If you’re looking for the best revolving line of credit, you will need to review your own personal and financial circumstances first. Unfortunately, there is no one-size-fits-all policy when it comes to credit. If you know you can be tempted to overspend, then a different type of credit like a loan with a fixed duration might be a more sensible option than a running account credit facility. But, if your issue is more financial oversight – for example if you think you have £50 in your bank account, but your available balance is actually £30, then a large payment would decline if you don't have an overdraft set up. You can then withdraw funds from your credit line to meet the payment and know that you need to readjust your budget to manage the rest of the month on your available balance. With an arranged overdraft in place, that £50 purchase would go through, and you might be none-the-wiser to your current financial situation.
If you frequently check your online banking or use mobile banking, you are less likely to spend your overdraft without realising, so the above becomes less of problem.
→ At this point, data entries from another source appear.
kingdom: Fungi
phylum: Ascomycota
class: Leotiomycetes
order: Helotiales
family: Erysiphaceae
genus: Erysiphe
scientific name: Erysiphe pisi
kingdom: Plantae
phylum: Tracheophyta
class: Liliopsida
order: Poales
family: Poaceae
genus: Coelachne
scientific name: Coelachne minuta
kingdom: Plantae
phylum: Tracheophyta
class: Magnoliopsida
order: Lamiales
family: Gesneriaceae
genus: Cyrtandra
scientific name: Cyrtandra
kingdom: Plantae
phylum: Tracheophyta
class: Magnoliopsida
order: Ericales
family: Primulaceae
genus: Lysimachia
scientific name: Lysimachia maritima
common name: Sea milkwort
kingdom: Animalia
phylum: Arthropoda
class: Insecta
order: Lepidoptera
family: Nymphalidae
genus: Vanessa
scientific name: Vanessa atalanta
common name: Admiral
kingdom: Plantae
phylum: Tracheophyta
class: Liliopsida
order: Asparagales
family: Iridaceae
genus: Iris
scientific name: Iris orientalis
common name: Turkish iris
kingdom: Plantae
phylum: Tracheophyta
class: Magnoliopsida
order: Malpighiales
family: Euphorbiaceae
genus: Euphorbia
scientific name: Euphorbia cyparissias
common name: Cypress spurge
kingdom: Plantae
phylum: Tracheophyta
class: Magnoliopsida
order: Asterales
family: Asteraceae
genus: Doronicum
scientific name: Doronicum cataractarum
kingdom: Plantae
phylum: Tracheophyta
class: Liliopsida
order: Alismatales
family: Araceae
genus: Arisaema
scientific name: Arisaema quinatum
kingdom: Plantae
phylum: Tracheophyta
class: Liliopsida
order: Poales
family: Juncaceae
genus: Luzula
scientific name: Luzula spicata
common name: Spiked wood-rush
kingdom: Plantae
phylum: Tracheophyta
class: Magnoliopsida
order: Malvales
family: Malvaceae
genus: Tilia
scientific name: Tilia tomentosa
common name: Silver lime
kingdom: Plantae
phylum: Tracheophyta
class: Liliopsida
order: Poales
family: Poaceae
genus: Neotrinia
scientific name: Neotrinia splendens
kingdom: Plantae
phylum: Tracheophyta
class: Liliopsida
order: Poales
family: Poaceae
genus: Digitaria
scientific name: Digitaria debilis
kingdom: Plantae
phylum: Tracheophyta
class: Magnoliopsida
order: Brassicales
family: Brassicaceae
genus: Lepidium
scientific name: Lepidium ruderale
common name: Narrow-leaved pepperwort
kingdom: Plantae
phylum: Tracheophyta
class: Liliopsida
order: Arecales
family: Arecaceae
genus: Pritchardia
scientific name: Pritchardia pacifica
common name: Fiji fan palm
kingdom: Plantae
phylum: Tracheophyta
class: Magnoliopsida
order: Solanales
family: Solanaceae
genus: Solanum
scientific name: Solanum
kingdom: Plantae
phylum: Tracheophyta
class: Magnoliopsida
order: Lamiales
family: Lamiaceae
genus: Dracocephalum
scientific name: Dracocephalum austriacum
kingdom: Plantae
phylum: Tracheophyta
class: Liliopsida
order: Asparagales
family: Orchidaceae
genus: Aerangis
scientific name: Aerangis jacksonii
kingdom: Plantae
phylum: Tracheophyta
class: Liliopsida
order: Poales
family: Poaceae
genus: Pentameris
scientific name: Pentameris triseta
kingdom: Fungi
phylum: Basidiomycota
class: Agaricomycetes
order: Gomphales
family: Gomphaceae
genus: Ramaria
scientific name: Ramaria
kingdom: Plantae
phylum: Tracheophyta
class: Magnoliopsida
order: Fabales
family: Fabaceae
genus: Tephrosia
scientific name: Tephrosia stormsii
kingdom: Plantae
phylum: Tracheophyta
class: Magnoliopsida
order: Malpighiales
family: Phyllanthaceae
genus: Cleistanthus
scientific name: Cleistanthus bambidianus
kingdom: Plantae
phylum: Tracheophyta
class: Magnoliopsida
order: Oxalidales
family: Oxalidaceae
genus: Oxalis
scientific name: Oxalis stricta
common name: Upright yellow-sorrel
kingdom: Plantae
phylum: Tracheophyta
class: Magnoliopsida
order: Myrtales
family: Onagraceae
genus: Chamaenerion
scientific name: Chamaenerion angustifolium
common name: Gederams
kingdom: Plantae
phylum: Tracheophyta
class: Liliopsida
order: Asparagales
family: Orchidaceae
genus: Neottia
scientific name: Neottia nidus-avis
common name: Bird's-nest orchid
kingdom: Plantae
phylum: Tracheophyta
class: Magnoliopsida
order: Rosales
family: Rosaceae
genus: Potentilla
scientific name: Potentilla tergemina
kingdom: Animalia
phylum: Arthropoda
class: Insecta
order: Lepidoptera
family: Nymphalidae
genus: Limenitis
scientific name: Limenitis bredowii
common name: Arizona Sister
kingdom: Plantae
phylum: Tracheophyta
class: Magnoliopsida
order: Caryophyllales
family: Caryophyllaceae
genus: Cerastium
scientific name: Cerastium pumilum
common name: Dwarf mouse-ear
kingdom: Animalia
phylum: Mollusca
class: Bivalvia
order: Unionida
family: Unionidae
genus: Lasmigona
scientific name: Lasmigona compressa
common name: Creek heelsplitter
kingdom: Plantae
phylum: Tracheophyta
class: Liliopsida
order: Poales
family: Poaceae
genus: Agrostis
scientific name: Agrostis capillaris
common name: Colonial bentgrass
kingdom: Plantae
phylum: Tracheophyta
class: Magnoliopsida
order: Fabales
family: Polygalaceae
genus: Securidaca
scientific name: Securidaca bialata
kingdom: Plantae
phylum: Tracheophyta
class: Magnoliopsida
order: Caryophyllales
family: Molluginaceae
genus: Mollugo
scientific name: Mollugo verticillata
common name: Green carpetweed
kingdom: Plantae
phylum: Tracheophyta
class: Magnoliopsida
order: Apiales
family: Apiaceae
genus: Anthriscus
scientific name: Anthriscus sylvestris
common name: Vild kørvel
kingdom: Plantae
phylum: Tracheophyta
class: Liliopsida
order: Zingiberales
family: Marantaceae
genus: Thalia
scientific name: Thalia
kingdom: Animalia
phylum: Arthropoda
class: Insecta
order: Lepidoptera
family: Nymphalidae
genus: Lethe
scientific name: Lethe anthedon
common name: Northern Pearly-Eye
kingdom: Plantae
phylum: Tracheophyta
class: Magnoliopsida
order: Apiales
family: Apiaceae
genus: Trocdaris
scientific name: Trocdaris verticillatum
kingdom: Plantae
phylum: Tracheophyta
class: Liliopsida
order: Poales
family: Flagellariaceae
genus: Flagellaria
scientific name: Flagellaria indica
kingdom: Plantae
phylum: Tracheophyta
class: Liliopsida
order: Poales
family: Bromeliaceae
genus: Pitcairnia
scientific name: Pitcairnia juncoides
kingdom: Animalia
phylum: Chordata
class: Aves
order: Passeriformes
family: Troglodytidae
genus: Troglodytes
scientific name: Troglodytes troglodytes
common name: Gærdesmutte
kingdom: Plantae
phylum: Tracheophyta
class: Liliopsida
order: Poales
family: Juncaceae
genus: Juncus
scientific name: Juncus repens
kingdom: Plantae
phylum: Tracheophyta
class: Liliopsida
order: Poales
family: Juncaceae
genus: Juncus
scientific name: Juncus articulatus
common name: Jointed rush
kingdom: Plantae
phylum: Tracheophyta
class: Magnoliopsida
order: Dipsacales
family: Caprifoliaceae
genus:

You might find an overdraft is more than sufficient for your credit needs, though you should regularly check the market in case you could be accessing cheaper credit or in case there is a more suitable borrowing option available that you haven't previously considered.
If you’re looking to get a small loan with bad credit, overdrafts and credit lines could be a reasonable alternative, especially if you need regular help managing your cashflow where your paydays don’t align with your bill dates, for example. Credit lines tend to have higher acceptance rates for people with a poor credit file than mainstream credit options, and you may still qualify for a small overdraft even if your previous borrowing history hasn’t been great. In both cases, you will be subject to a creditworthiness and affordability assessment to make sure you can afford the repayments. As credit lines and overdrafts can have small credit limits (you can ask to have your credit limit decreased with both facilities), they remain reasonable options for occasional or short term borrowing, even if you have a poor credit history.